Stochastic Recursive Inclusions under Biased Perturbations: An Input-to-State Stability Perspective
Anik Kumar Paul, Karthik Shenoy, Arun D. Mahindrakar
TL;DR
This work analyzes stochastic recursive inclusions with nonzero persistent bias through the input-to-state stability (ISS) lens of the associated differential inclusion $\dot{x}(t)\in H(x(t))+\bar{B}(0,\epsilon)$. By coupling ISS with Robbins–Monro–type step-sizes and martingale noise, it shows that, when iterates are almost surely bounded, the discrete recursion converges to a neighborhood of equilibria whose radius scales with the bias. A verifiable boundedness condition is provided for the case of a single-valued globally Lipschitz $H$, and the results extend to zeroth-order and biased stochastic gradient methods in nonconvex, convex, and constrained settings. Simulations illustrate the bias–variance tradeoff and validate convergence to neighborhoods controlled by $\epsilon$ under standard PL and Lipschitz assumptions.
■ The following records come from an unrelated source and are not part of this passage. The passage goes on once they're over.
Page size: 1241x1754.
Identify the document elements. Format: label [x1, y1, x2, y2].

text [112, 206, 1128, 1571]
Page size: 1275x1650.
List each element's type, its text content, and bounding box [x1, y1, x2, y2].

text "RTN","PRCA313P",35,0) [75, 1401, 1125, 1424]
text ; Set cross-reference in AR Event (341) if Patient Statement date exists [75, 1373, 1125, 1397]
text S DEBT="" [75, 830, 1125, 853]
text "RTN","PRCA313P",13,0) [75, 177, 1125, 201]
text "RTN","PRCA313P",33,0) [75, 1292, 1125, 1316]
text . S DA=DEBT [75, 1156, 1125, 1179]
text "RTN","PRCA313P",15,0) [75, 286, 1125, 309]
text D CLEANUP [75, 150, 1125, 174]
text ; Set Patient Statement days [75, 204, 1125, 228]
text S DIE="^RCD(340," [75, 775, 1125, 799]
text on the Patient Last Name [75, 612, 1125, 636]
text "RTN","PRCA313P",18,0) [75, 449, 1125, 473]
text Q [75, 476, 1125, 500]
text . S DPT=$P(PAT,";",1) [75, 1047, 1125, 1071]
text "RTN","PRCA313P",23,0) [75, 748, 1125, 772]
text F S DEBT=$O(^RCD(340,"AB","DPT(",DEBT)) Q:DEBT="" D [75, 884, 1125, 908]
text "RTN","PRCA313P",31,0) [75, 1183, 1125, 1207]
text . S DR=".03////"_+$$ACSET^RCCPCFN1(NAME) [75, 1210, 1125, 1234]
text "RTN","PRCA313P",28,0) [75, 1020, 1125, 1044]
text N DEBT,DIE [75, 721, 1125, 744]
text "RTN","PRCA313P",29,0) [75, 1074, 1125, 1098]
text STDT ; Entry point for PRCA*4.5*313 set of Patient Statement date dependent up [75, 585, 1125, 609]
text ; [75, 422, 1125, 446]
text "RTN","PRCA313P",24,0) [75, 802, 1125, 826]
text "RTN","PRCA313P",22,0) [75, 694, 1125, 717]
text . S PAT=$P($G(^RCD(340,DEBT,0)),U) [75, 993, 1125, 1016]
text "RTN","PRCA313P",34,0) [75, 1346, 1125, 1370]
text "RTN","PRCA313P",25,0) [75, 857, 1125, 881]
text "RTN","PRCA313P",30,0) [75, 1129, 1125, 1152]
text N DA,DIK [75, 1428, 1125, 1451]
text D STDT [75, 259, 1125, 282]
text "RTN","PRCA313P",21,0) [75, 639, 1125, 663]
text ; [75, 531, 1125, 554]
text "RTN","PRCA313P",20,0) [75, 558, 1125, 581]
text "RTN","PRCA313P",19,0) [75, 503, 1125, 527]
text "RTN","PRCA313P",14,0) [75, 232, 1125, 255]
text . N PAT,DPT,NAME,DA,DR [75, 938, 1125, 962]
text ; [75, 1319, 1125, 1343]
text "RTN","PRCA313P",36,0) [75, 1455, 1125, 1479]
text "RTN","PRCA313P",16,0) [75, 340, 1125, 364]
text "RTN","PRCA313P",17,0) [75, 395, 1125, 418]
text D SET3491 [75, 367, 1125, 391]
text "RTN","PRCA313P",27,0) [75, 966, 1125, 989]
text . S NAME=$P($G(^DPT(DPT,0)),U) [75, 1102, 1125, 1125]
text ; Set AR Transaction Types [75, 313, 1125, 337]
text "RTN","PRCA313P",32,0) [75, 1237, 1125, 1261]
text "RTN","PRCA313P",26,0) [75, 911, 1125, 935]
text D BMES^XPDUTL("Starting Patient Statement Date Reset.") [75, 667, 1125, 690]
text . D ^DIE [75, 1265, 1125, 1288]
Overall, the paper offers a unified ISS-based framework for almost-sure convergence of biased stochastic approximation schemes across diverse applications.
Abstract
This paper investigates the asymptotic behavior of stochastic recursive inclusions in the presence of non-zero, non-diminishing bias, a setting that frequently arises in zeroth-order optimization, stochastic approximation with iterate-dependent noise, and distributed learning with adversarial agents. The analysis is conducted through the lens of input-to-state stability of an associated differential inclusion, which serves as the continuous-time limit of the discrete recursion. We first establish that if the limiting differential inclusion is input-to-state stable and the iterates remain almost surely bounded, then the iterates converge almost surely to the neighborhood of desired equilibrium. We then provide a verifiable sufficient condition for almost sure boundedness by assuming that the underlying operator is single-valued and globally Lipschitz. Finally, we show that several zeroth-order variants of stochastic gradient naturally fit within this framework, and we demonstrate their input-to-state stability under standard conditions. Overall, the results provide a unified theoretical foundation for studying almost sure convergence of biased stochastic approximation schemes through the Input to State stability theory of differential inclusions.